In Asylum, he comes at it through his characters’ quests for a sense of place and belonging. One of them, the child of a black Trinidadian mother and a white British father, muses that “making a home is more difficult than astrophysics.” The conundrum for immigrants and the children of immigrants, Alexis says, is that one’s idea of home is forever shifting. “But in the end, there are places that have emotional meaning to you and that hold memories for you. That’s been the process of the Ottawa novels for me. Ottawa is a repository of memories. A kind of sacred ground.”

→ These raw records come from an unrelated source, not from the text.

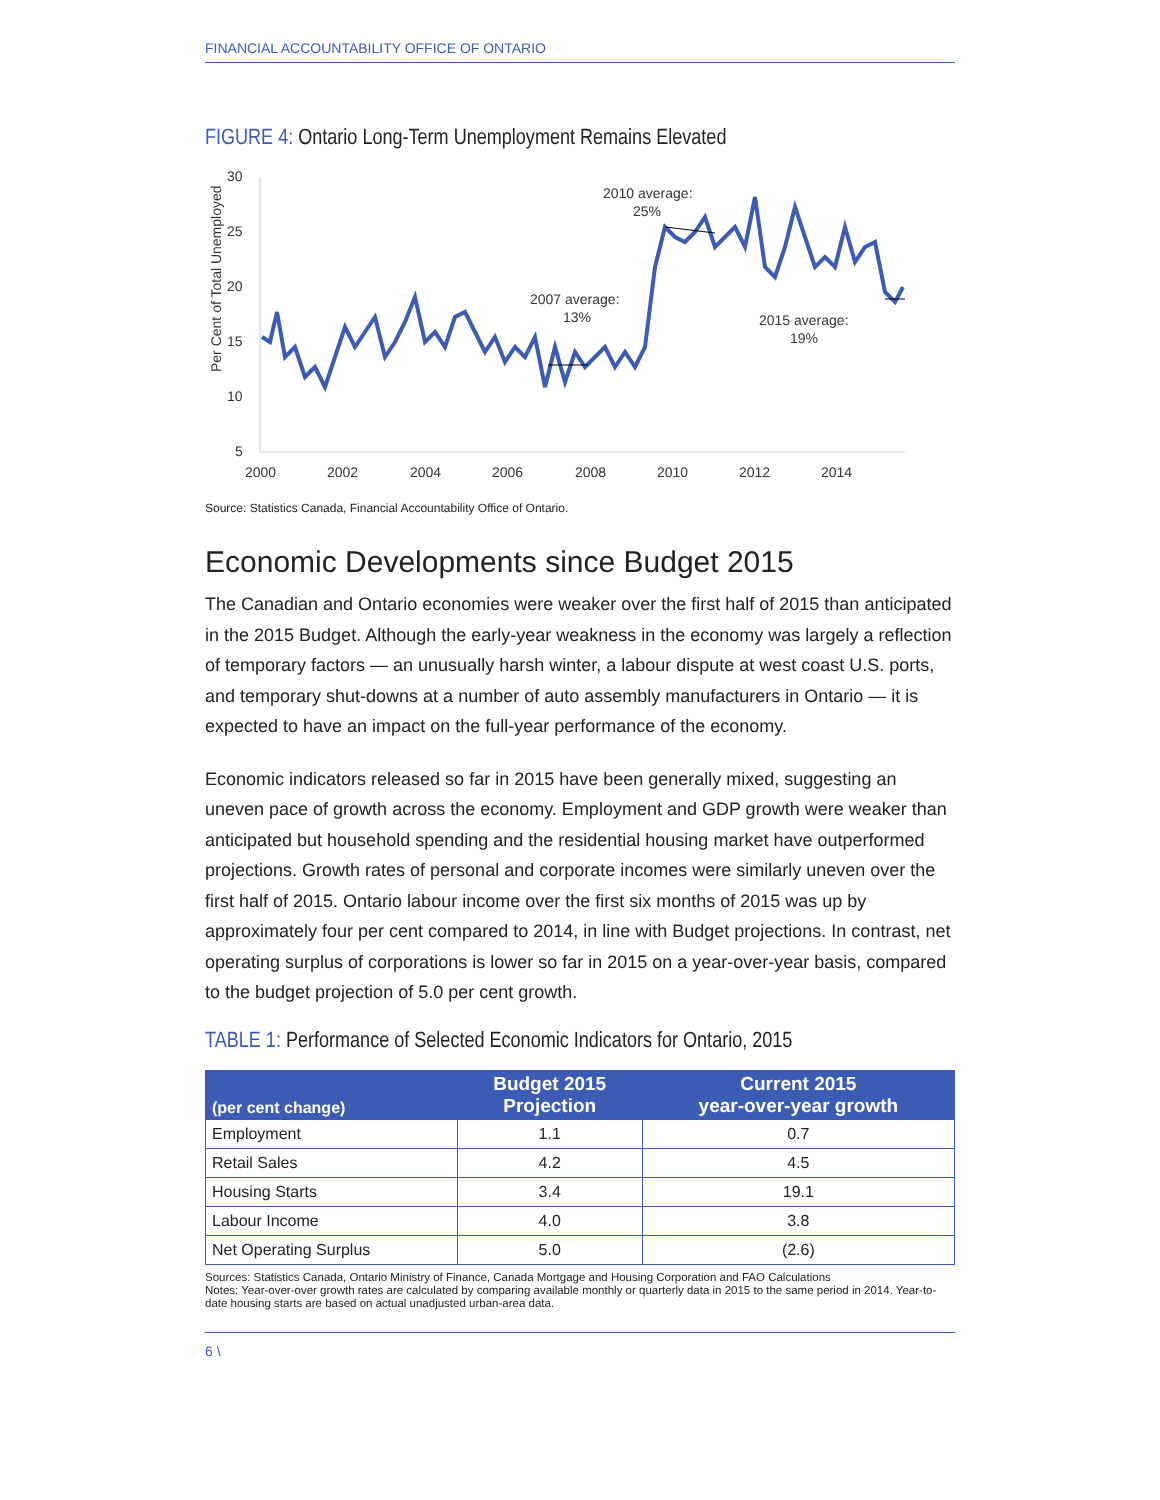FINANCIAL ACCOUNTABILITY OFFICE OF ONTARIO
FIGURE 4: Ontario Long-Term Unemployment Remains Elevated
Per Cent of Total Unemployed
30
25
20
15
10
5
2000
2002
2004
2006
2008
2010
2012
2014
2007 average:
13%
2010 average:
25%
2015 average:
19%
Source: Statistics Canada, Financial Accountability Office of Ontario.
Economic Developments since Budget 2015
The Canadian and Ontario economies were weaker over the first half of 2015 than anticipated in the 2015 Budget. Although the early-year weakness in the economy was largely a reflection of temporary factors — an unusually harsh winter, a labour dispute at west coast U.S. ports, and temporary shut-downs at a number of auto assembly manufacturers in Ontario — it is expected to have an impact on the full-year performance of the economy.
Economic indicators released so far in 2015 have been generally mixed, suggesting an uneven pace of growth across the economy. Employment and GDP growth were weaker than anticipated but household spending and the residential housing market have outperformed projections. Growth rates of personal and corporate incomes were similarly uneven over the first half of 2015. Ontario labour income over the first six months of 2015 was up by approximately four per cent compared to 2014, in line with Budget projections. In contrast, net operating surplus of corporations is lower so far in 2015 on a year-over-year basis, compared to the budget projection of 5.0 per cent growth.
TABLE 1: Performance of Selected Economic Indicators for Ontario, 2015
| (per cent change) | Budget 2015 Projection | Current 2015 year-over-year growth |
| --- | --- | --- |
| Employment | 1.1 | 0.7 |
| Retail Sales | 4.2 | 4.5 |
| Housing Starts | 3.4 | 19.1 |
| Labour Income | 4.0 | 3.8 |
| Net Operating Surplus | 5.0 | (2.6) |
Sources: Statistics Canada, Ontario Ministry of Finance, Canada Mortgage and Housing Corporation and FAO Calculations
Notes: Year-over-over growth rates are calculated by comparing available monthly or quarterly data in 2015 to the same period in 2014. Year-to-date housing starts are based on actual unadjusted urban-area data.
6 \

That is, perhaps, another of the novel’s sly jokes: that buttoned-up Ottawa is the source of such passion and drama. Even Alexis is aware of how odd that might seem, writing in Asylum that “Ottawa was a contradiction: a city on the surface, a town in essence, as if Cornwall had conquered Montreal.... It was a place that drank itself, politely but determinedly, insensate every Friday.”

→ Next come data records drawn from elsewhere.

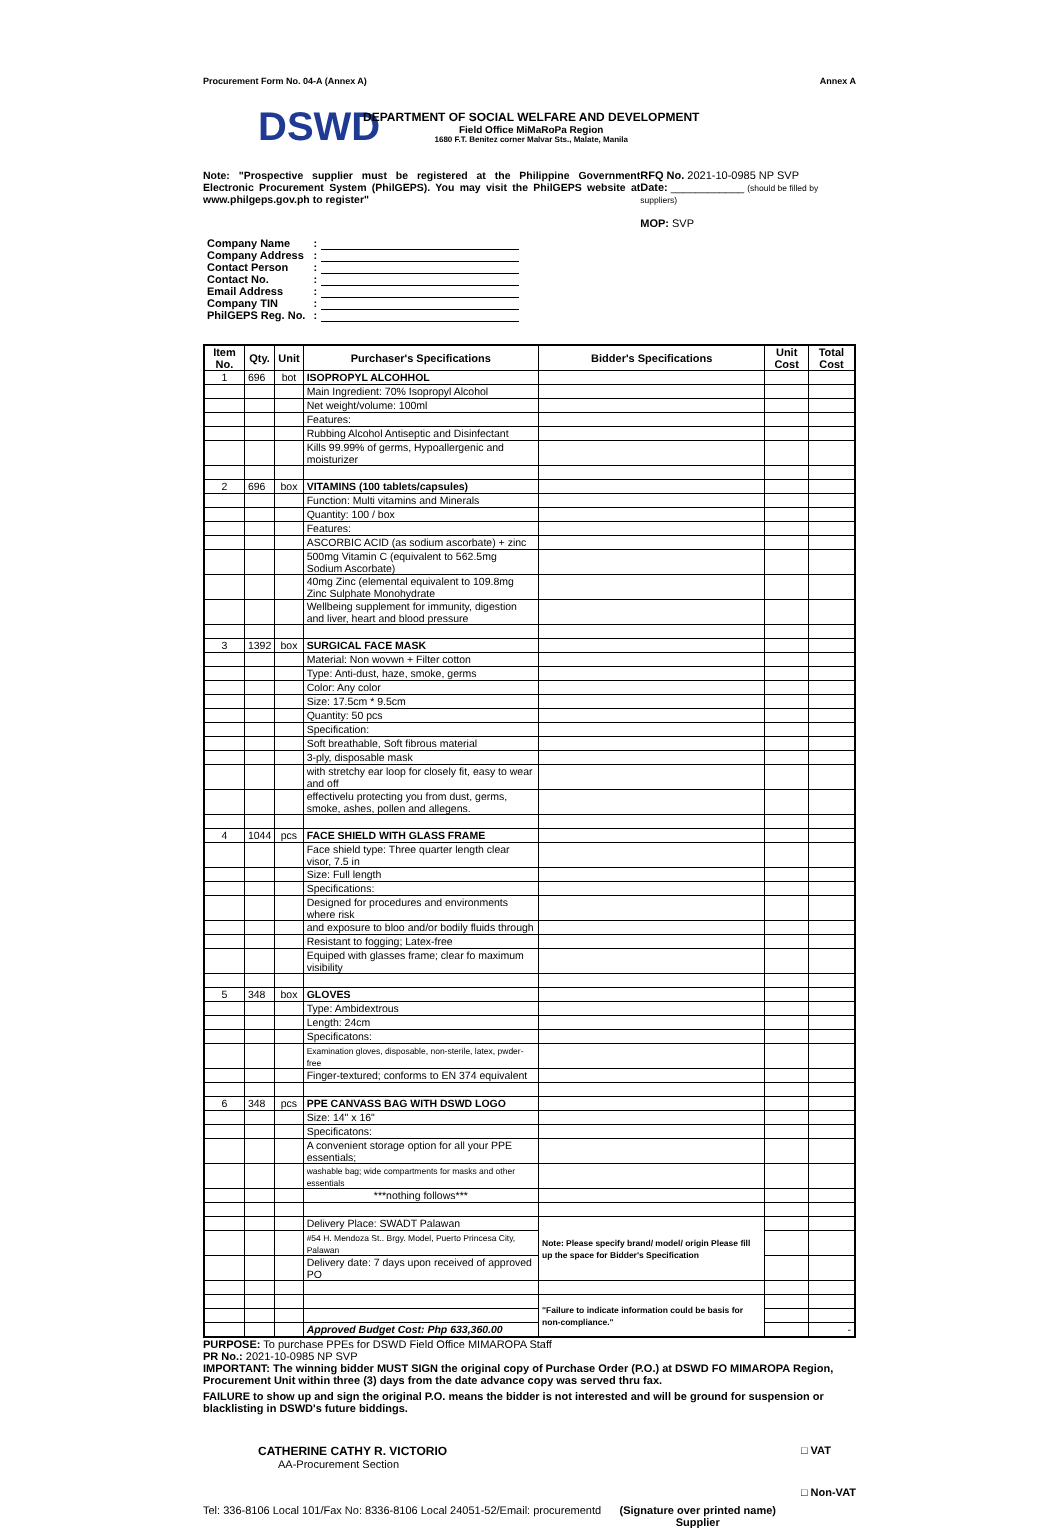Procurement Form No. 04-A (Annex A) Annex A
DSWD
DEPARTMENT OF SOCIAL WELFARE AND DEVELOPMENT
Field Office MiMaRoPa Region
1680 F.T. Benitez corner Malvar Sts., Malate, Manila
Note: "Prospective supplier must be registered at the Philippine Government Electronic Procurement System (PhilGEPS). You may visit the PhilGEPS website at www.philgeps.gov.ph to register"
RFQ No. 2021-10-0985 NP SVP
Date: ____________ (should be filled by suppliers)
MOP: SVP
| Company Name | : | |
| Company Address | : | |
| Contact Person | : | |
| Contact No. | : | |
| Email Address | : | |
| Company TIN | : | |
| PhilGEPS Reg. No. | : | |
| Item No. | Qty. | Unit | Purchaser's Specifications | Bidder's Specifications | Unit Cost | Total Cost |
| --- | --- | --- | --- | --- | --- | --- |
| 1 | 696 | bot | ISOPROPYL ALCOHHOL | | | |
| | | | Main Ingredient: 70% Isopropyl Alcohol | | | |
| | | | Net weight/volume: 100ml | | | |
| | | | Features: | | | |
| | | | Rubbing Alcohol Antiseptic and Disinfectant | | | |
| | | | Kills 99.99% of germs, Hypoallergenic and moisturizer | | | |
| 2 | 696 | box | VITAMINS (100 tablets/capsules) | | | |
| | | | Function: Multi vitamins and Minerals | | | |
| | | | Quantity: 100 / box | | | |
| | | | Features: | | | |
| | | | ASCORBIC ACID (as sodium ascorbate) + zinc | | | |
| | | | 500mg Vitamin C (equivalent to 562.5mg Sodium Ascorbate) | | | |
| | | | 40mg Zinc (elemental equivalent to 109.8mg Zinc Sulphate Monohydrate | | | |
| | | | Wellbeing supplement for immunity, digestion and liver, heart and blood pressure | | | |
| 3 | 1392 | box | SURGICAL FACE MASK | | | |
| | | | Material: Non wovwn + Filter cotton | | | |
| | | | Type: Anti-dust, haze, smoke, germs | | | |
| | | | Color: Any color | | | |
| | | | Size: 17.5cm * 9.5cm | | | |
| | | | Quantity: 50 pcs | | | |
| | | | Specification: | | | |
| | | | Soft breathable, Soft fibrous material | | | |
| | | | 3-ply, disposable mask | | | |
| | | | with stretchy ear loop for closely fit, easy to wear and off | | | |
| | | | effectivelu protecting you from dust, germs, smoke, ashes, pollen and allegens. | | | |
| 4 | 1044 | pcs | FACE SHIELD WITH GLASS FRAME | | | |
| | | | Face shield type: Three quarter length clear visor, 7.5 in | | | |
| | | | Size: Full length | | | |
| | | | Specifications: | | | |
| | | | Designed for procedures and environments where risk | | | |
| | | | and exposure to bloo and/or bodily fluids through | | | |
| | | | Resistant to fogging; Latex-free | | | |
| | | | Equiped with glasses frame; clear fo maximum visibility | | | |
| 5 | 348 | box | GLOVES | | | |
| | | | Type: Ambidextrous | | | |
| | | | Length: 24cm | | | |
| | | | Specificatons: | | | |
| | | | Examination gloves, disposable, non-sterile, latex, pwder-free | | | |
| | | | Finger-textured; conforms to EN 374 equivalent | | | |
| 6 | 348 | pcs | PPE CANVASS BAG WITH DSWD LOGO | | | |
| | | | Size: 14" x 16" | | | |
| | | | Specificatons: | | | |
| | | | A convenient storage option for all your PPE essentials; | | | |
| | | | washable bag; wide compartments for masks and other essentials | | | |
| | | | ***nothing follows*** | | | |
| | | | Delivery Place: SWADT Palawan | Note: Please specify brand/ model/ origin Please fill up the space for Bidder's Specification | | |
| | | | #54 H. Mendoza St.. Brgy. Model, Puerto Princesa City, Palawan | | | |
| | | | Delivery date: 7 days upon received of approved PO | | | |
| | | | | "Failure to indicate information could be basis for non-compliance." | | |
| | | | Approved Budget Cost: Php 633,360.00 | | | - |
PURPOSE: To purchase PPEs for DSWD Field Office MIMAROPA Staff
PR No.: 2021-10-0985 NP SVP
IMPORTANT: The winning bidder MUST SIGN the original copy of Purchase Order (P.O.) at DSWD FO MIMAROPA Region, Procurement Unit within three (3) days from the date advance copy was served thru fax.
FAILURE to show up and sign the original P.O. means the bidder is not interested and will be ground for suspension or blacklisting in DSWD's future biddings.
CATHERINE CATHY R. VICTORIO
AA-Procurement Section
□ VAT
□ Non-VAT
Tel: 336-8106 Local 101/Fax No: 8336-8106 Local 24051-52/Email: procurementd (Signature over printed name)
Supplier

In Alexis’s hands, the city is a place with a palpable sense of possibility and change. Every shift in power and each new prime minister reshapes the capital’s personality. Ottawa in the 1980s was a golden period for the now-defunct federal Progressive Conservatives, an era of shoulder pads and power brokering. And it marked the beginning of the economic and political ascent of the Canadian West. The ambitious, polished ideologues who populate the novel are future Stephen Harpers and Stockwell Days. For Alexis, whose politics lean in the opposite direction (he’s been a contributor and board member of the lefty journal This Magazine), capturing this time was a thrilling challenge.

“It’s hard to do politicians right because it’s too easy to be contemptuous. But, in effect, politics is an aspect of creative intelligence. What a politician does is look at reality and wish it to be other, and works on reality the way an artist works on paper. That desire to change reality comes from a deeply creative place, but it rarely gets credit for that because those guys are hard to take seriously. They’re so smiley and fake. But what they’re doing on a civic level and public level is creative. Of course, whether it’s good – because we have to live in their creations, after all – is another question.”

Asylum is published by McClelland & Stewart.

Rachel Giese is a Toronto writer and editor.